Vice President Joe Biden came out swinging in a strongly-worded statement late on Monday regarding the preemptive strike of 47 Republican senators against a potential nuclear deal with Iran.
"This is no way to make America safer or stronger."'
The GOP lawmakers all signed onto a letter released Monday saying their would reject any diplomatic agreement reached between the Obama administration and Iran’s supreme leader, Ayatollah Ali Khamenei. “The next president could revoke such an executive agreement with the stroke of a pen and future Congresses could modify the terms of the agreement at any time,” they wrote.
Biden, who prior to getting elected vice president served over three decades in the Senate, said he was deeply offended by the stance some of his former colleagues took. "The letter sent on March 9th by forty-seven Republican Senators to the Islamic Republic of Iran, expressly designed to undercut a sitting president in the midst of sensitive international negotiations, is beneath the dignity of an institution I revere," he said in a statement late on Monday.

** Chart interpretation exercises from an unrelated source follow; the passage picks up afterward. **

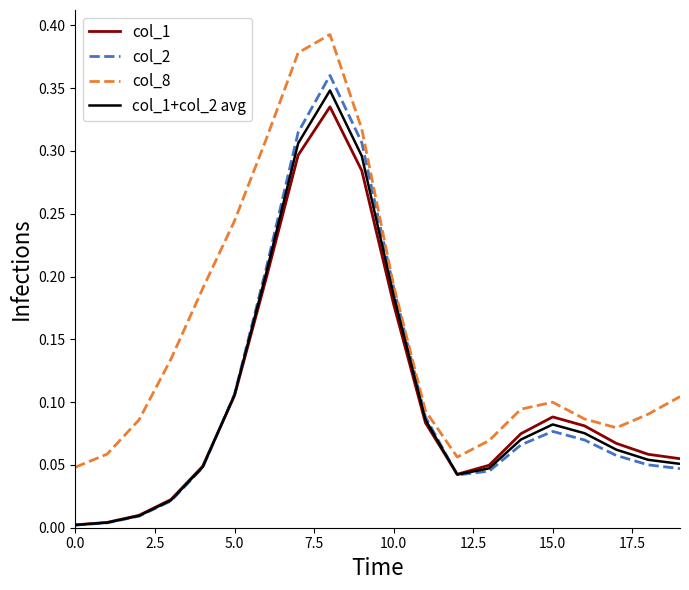

Which series has the widest spread of values?

col_2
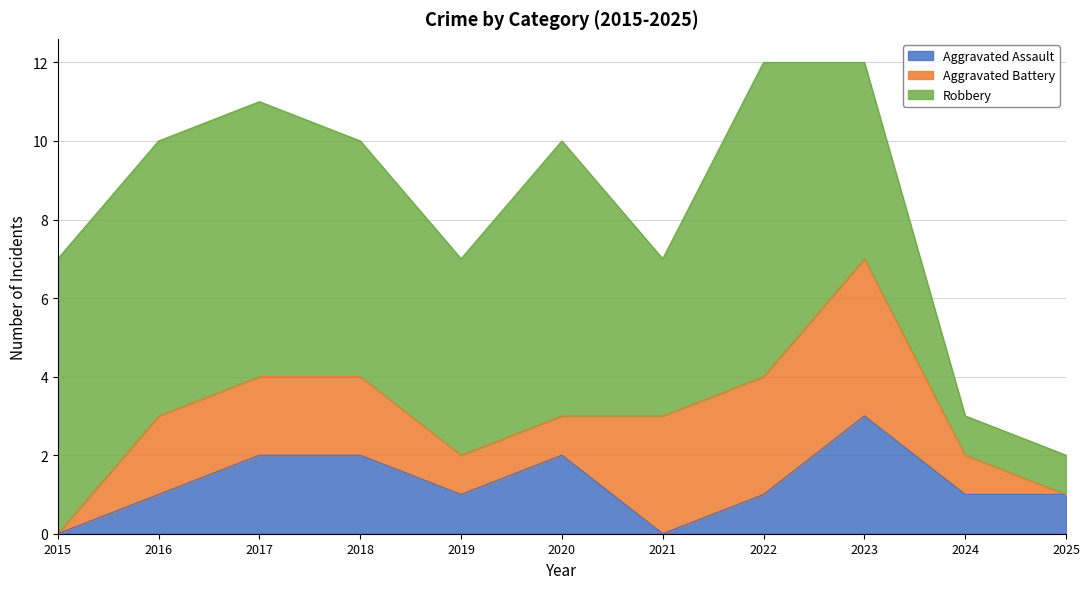

Which series ends up on top after the final intersection of Aggravated Assault and Aggravated Battery?

Aggravated Battery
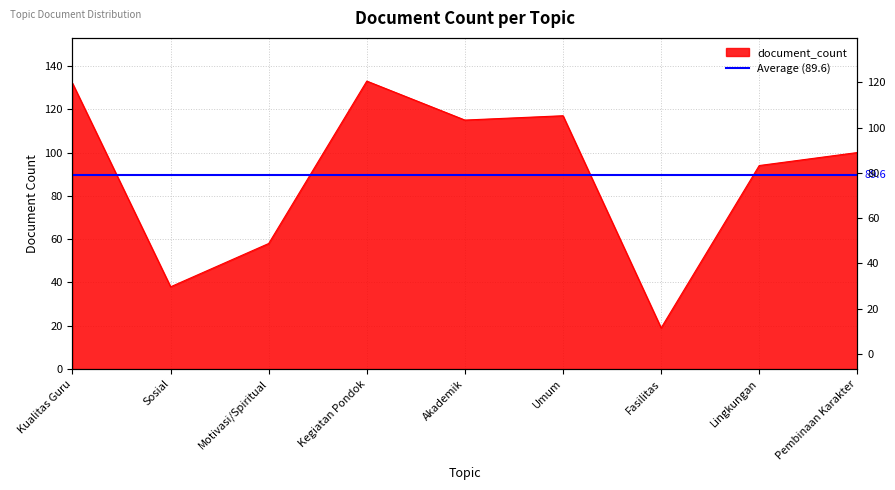

List the labels in order of value, smallest first.

Fasilitas, Sosial, Motivasi/Spiritual, Lingkungan, Pembinaan Karakter, Akademik, Umum, Kualitas Guru, Kegiatan Pondok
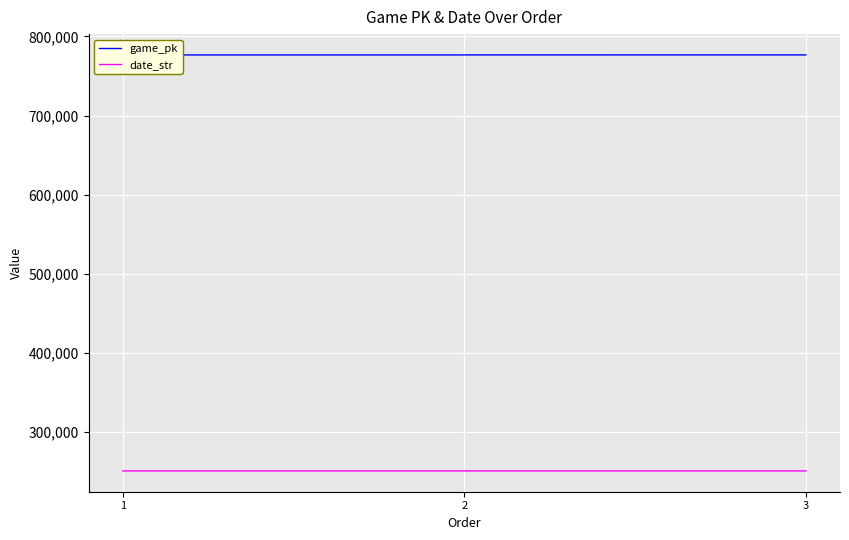

What is the difference between the maximum and second lowest values in the date_str series?

1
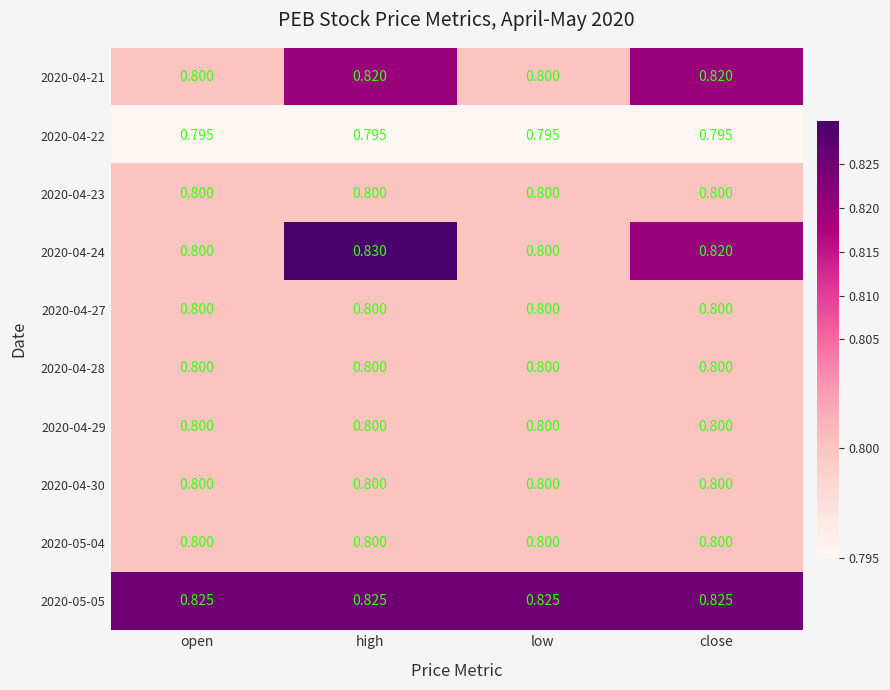

At which category is the sum across all series the highest?

high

The vice president's statement echoed similar sentiments expressed by White House Press Secretary Josh Earnest during a press briefing on Monday. He described the letter “as the continuation of a partisan strategy to undermine the president’s ability to conduct foreign policy and advance our national security interests around the globe.”
“The rush to war or at least the rush to the military option that many Republicans are advocating is not at all in the best interest of the United States,” he also told reporters.
"This letter sends a highly misleading signal to friend and foe alike that that our Commander-in-Chief cannot deliver on America's commitments-a message that is as false as it is dangerous."'
Still, for Biden, this was personal. He wrote, "This letter, in the guise of a constitutional lesson, ignores two centuries of precedent and threatens to undermine the ability of any future American president, whether Democrat or Republican, to negotiate with other nations on behalf of the United States."
"Honorable people can disagree over policy. But this is no way to make America safer or stronger," he added.
Other senators who signed on included Majority Leader Mitch McConnell, and presidential hopefuls Ted Cruz of Texas and Rand Paul of Kentucky.
Only seven Senate Republicans decided not to sign the document, including Lamar Alexander, Dan Coats, Thad Cochran, Susan Collins, Bob Corker, Jeff Flake, and Lisa Murkowski.
"In thirty-six years in the United States Senate, I cannot recall another instance in which Senators wrote directly to advise another country-much less a longtime foreign adversary -- that the president does not have the constitutional authority to reach a meaningful understanding with them," Biden wrote. "This letter sends a highly misleading signal to friend and foe alike that that our Commander-in-Chief cannot deliver on America's commitments-a message that is as false as it is dangerous."
He added: "The decision to undercut our president and circumvent our constitutional system offends me as a matter of principle. As a matter of policy, the letter and its authors have also offered no viable alternative to the diplomatic resolution with Iran that their letter seeks to undermine."